„Es ist wichtig, darauf zu bestehen, dass alle Kredite ab dem ersten Euro gerechtfertigt werden müssen“, schreibt Finanzminister Luc Frieden in Fettdruck in seiner Circulaire aux départements ministériels, mit der er in diesen Tagen alle Verwaltungen, öffentlichen Einrichtungen, Gemeinden und die Sozialversicherung auffordert, bis zum 6. Mai ihre Vorschläge zur Vorbereitung des Staatshaushalt für 2012 einzureichen. Der nächste Staatshaushalt wird erstmals im Rahmen eines Europäischen Semesters vorbereitet, damit die Europäische Kommission und der Europäische Rat die ökonomische Orthodoxie begutachten können, bevor das nationale Parlament ihn am Jahresende zum Gesetz macht.

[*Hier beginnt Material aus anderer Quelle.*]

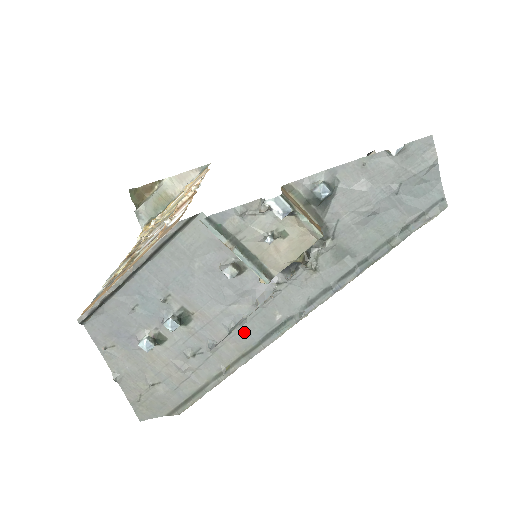
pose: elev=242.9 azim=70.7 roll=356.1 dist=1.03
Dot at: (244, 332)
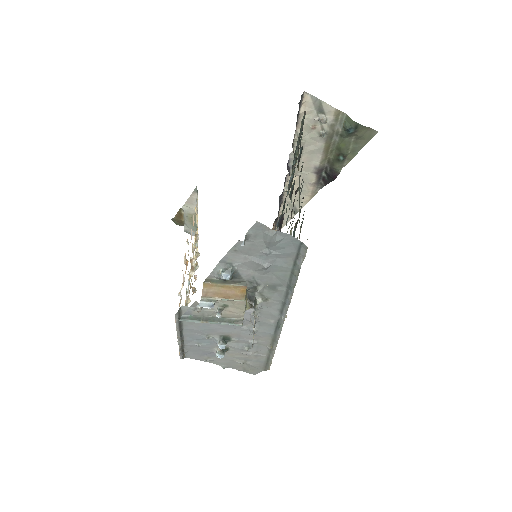
Dot at: (262, 333)
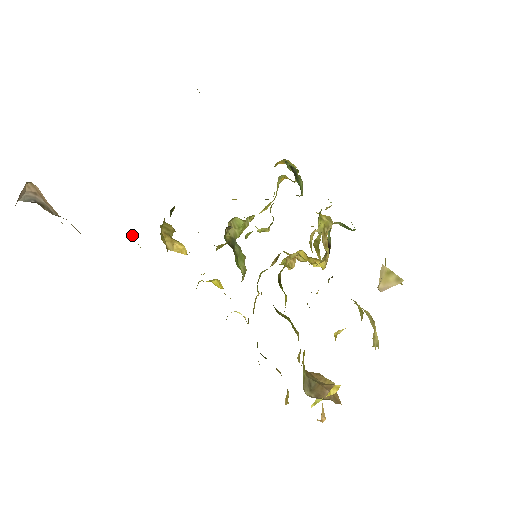
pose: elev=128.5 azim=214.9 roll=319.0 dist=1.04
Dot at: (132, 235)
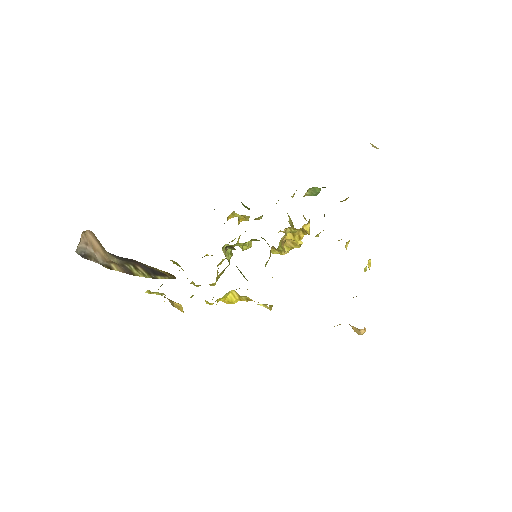
Dot at: (146, 292)
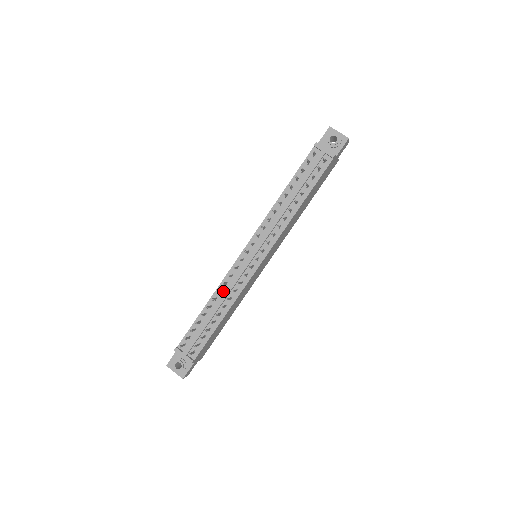
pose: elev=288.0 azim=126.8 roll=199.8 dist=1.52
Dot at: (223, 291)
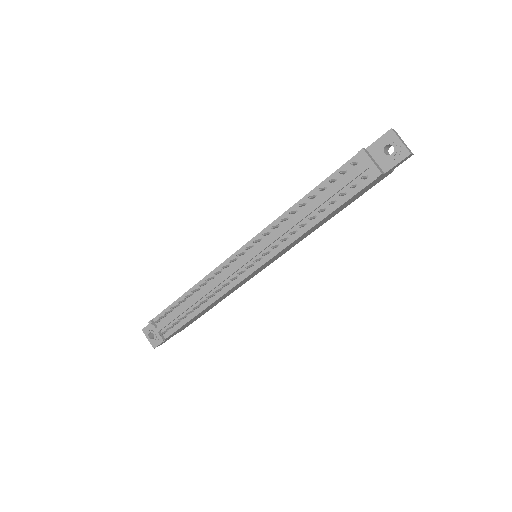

Um die Befürchtung zu zerstreuen, dass die Kammer dadurch ihres wichtigsten Vorrechts beraubt würde, sollte sie vor drei Wochen in der um einen Monat vorverlegten Debatte über die Erklärung zur Lage der Nation die „großen Orientierungen der Wirtschafts- und Haushaltspolitik“ diskutieren. Doch unter diesem Gesichtspunkt betrachtet, ist der Versuch gescheitert. Denn Premier Jean-Claude Juncker redete zwar von den Staatsfinanzen im vergangenen Jahr und von den Staatsfinanzen am Ende der Legislaturperiode, nicht aber vom Staatshaushalt für 2012. Auch die Parlamentarier schienen nicht weiter an der Vorbereitung des nächsten Budgets interessiert und beschränkten sich auf allgemeine Betrachtungen zur Haushaltspolitik. Dabei hätte ihre geneigte Wählerschaft zumindest erfahren wollen, ob die Krisensteuer nächstes Jahr wieder abgeschafft wird.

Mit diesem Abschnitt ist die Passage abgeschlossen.